What needs to be done: Once you find the line with "vlf-follow vlf-ediff vlf)" in the entries below, return exactly every line from it through the line with "right option keys.".

--- Provided material ---

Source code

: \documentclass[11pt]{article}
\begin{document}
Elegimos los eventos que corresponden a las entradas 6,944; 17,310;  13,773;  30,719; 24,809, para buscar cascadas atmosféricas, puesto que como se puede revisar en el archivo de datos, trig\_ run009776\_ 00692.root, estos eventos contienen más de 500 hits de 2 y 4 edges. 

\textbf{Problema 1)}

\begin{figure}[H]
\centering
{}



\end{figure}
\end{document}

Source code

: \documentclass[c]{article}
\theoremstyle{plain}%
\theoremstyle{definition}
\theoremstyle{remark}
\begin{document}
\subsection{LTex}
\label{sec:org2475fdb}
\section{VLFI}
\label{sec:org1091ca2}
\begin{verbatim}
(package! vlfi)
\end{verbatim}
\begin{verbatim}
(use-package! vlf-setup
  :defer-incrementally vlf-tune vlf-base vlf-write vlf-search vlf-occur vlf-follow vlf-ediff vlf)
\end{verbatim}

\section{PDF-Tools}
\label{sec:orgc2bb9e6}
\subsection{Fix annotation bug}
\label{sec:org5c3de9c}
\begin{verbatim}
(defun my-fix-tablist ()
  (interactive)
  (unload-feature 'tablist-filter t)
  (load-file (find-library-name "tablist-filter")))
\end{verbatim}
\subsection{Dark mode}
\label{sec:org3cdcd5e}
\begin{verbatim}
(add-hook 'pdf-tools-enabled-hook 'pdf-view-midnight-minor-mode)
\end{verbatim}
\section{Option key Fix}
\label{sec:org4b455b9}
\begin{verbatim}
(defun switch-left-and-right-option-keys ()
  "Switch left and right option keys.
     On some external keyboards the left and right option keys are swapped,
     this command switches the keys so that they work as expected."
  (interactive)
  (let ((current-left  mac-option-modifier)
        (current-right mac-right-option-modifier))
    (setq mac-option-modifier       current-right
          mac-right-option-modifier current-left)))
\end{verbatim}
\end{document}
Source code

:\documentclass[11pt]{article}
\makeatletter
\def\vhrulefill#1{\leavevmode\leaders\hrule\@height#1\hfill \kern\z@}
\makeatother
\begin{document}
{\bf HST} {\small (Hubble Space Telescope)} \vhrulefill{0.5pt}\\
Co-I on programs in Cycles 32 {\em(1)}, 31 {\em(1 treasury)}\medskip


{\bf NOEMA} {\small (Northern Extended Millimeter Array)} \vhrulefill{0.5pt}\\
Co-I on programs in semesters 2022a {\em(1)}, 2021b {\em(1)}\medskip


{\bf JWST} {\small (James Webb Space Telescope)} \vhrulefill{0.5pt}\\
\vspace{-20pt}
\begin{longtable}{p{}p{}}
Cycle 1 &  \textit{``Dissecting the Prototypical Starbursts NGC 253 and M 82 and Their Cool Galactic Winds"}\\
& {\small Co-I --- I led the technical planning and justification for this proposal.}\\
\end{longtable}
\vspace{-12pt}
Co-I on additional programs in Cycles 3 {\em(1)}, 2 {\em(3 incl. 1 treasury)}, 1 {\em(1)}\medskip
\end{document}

---

Output below:
  :defer-incrementally vlf-tune vlf-base vlf-write vlf-search vlf-occur vlf-follow vlf-ediff vlf)
\end{verbatim}

\section{PDF-Tools}
\label{sec:orgc2bb9e6}
\subsection{Fix annotation bug}
\label{sec:org5c3de9c}
\begin{verbatim}
(defun my-fix-tablist ()
  (interactive)
  (unload-feature 'tablist-filter t)
  (load-file (find-library-name "tablist-filter")))
\end{verbatim}
\subsection{Dark mode}
\label{sec:org3cdcd5e}
\begin{verbatim}
(add-hook 'pdf-tools-enabled-hook 'pdf-view-midnight-minor-mode)
\end{verbatim}
\section{Option key Fix}
\label{sec:org4b455b9}
\begin{verbatim}
(defun switch-left-and-right-option-keys ()
  "Switch left and right option keys.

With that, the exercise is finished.